By Mattie Yallaly
The travel and hospitality industry offers a veritable garden of goods and services available to multiple companies and their travel programs. Identifying those preferential choices is a large task in itself, but once chosen, thus begins the task of creating a mutually beneficial agreement between the involved parties. This is no small task, as this contract will need to demonstrate longevity, responsibilities, and obligations.
The Contract Basics
Basic business law defines a contract as an agreement between two parties that creates an obligation to perform (or not perform) a particular duty. Stipulations to the agreement include a lawful purpose, consideration, competent parties, and genuine assent in order for it to be valid. While aspects of a contract will vary depending on its purpose, they typically consist of three parts: an offer, the acceptance, and the consideration. Of course, these components can be built using as many sections or sub-sections as needed.

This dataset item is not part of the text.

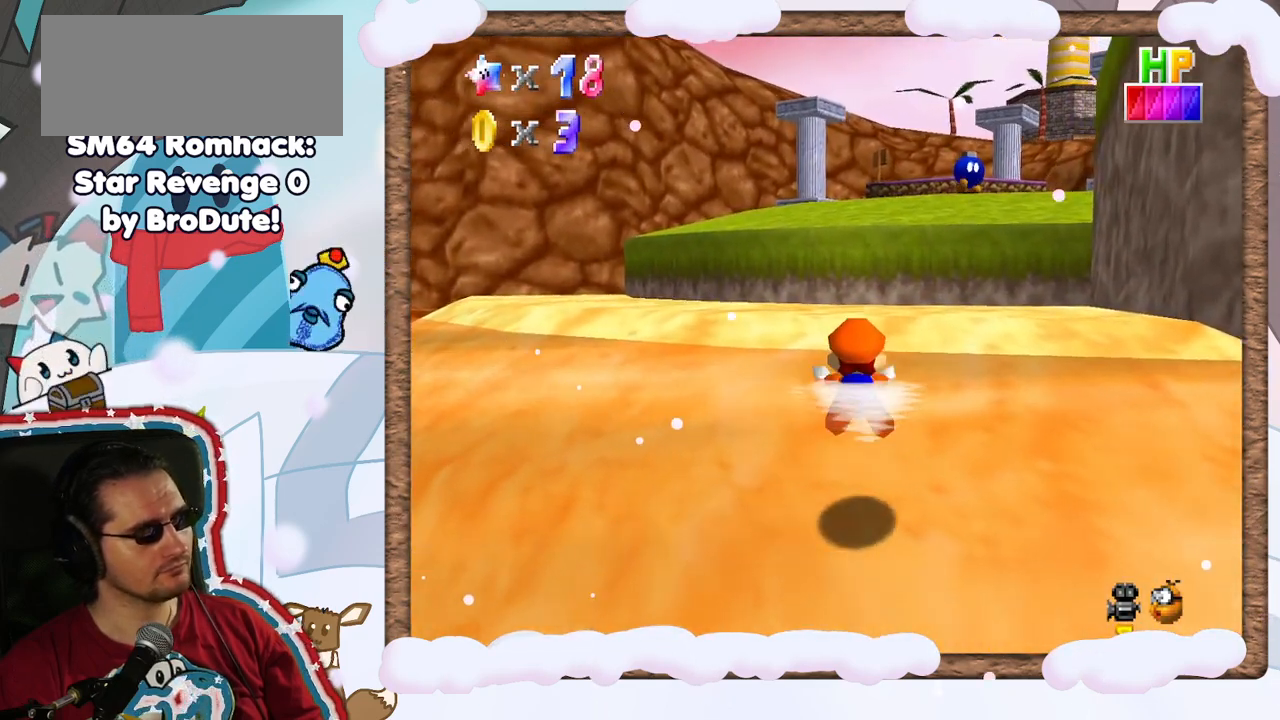
{"dt_ms": 500, "buttons": [], "left_stick": "center", "events": [[67, "A", "up"], [167, "left_stick", "down"], [267, "A", "down"], [400, "left_stick", "center"], [417, "A", "up"]]}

Clarity is our friend. When reviewing a proposed contract, or a standing contract that is due for renewal, one should verify that it is comprehensible. Clear language ensures that all parties involved are on the same page, literally. Any items that may not be understandable should be defined or rewritten plainly. There is no shame in asking for an explanation of a clause or a definition of a term.
Dates and deadlines should be clearly outlined, particularly termination dates and the requirements to terminate a contract. Some parties may require a 60 to 90-day notice to terminate, or the contract automatically renews. While “evergreen” contracts may seem convenient, it can be easy to lose track of time and forget the end date. Then the opportunity to make modifications may be lost. Additionally, keep in mind any conversion or possible blackout dates that may affect others in the company so that proper and accurate communication can be coordinated.
Pay special attention to those parts of the offer that require a monetary commitment and stipulations if that commitment is not met. For instance, in return for a pricing tier, the other party guarantees to incur a defined amount of productivity. Verify that any repercussions from failure to meet those expectations are acceptable.
The Key-Terms and Benefits
One primary benefit of negotiating a contract is securing risk management. In this day of “all things online,” electronic security is a relatively newer component. Legal obligations regarding personal information should be carefully considered and reviewed. Not only civil, but also criminal charges could result from a lack of preparedness and responsibility. Enlisting specialized legal review to ensure that assigned responsibilities are up-to-date with current case law will help protect all parties involved.
Service Level Agreements (SLAs) and Key Performance Indicators (KPIs) may also be included. These designs should be useful and pertinent to monitor the effectiveness of the agreement. This may consist of end-user survey results, the use of the product or service metrics, or resulting costs. Designate those who are responsible for providing data and a schedule of when that data is presented. SLAs and KPIs often fall by the wayside, however, these components are excellent ways to determine if the contract is working as desired, or they might highlight needed modifications. These reports often coincide with standard contract performance reviews. It is a good idea to request the data prior to the meeting for examination and question preparation.
Default terms (NOT a reference to a preselected option in a computer program) outline the ramifications of failure to fulfill obligations. Knowledge of these details not only helps to identify a breaching party but also provides options for the non-breaching party. Sometimes this section includes Termination for Cause and/or Termination for Convenience. These clauses should have specific criteria and the evidence required when termination may be applicable. A breach does not always mean an end to the agreement. The parties involved may be able to negotiate a resolution and repair the partnership.
Indemnification is another important aspect that may or may not be present in the contract. It can represent either compensation for loss or security against legal liability for any damages or represent losses stemming from the contract. Hold harmless clauses also provide liability protection for damages or risk to another party. Understanding these clauses helps to ensure that an even distribution of accountability is in place.
The Successful Contract
Changes to business operations, clientele, and acquisitions may affect the direction of a contract renewal. As a part of the negotiation process, updates can result in an increased partnership with greater development of service or product. Keeping a log of issues and ideas will help to ensure a more comprehensive and effective review.
Contracts are negotiable. The agreement between the parties involved can be as complicated or simple as needed. The parties work to obtain favorable terms and minimize financial, legal, and operational risks while gaining the desired services and projects. Negotiations offer the time to customize and compromise, as once signed, modifications to the contract may be more difficult. Be sure to take time, ask questions, and redline as needed.
A thorough contract review helps to reduce risk and increase the positive impact for all involved. As law, interpretation and business need to continue to evolve. Regular reviews help to highlight outdated provisions and identify areas for improvement, which in turn promotes a strong partnership for better success.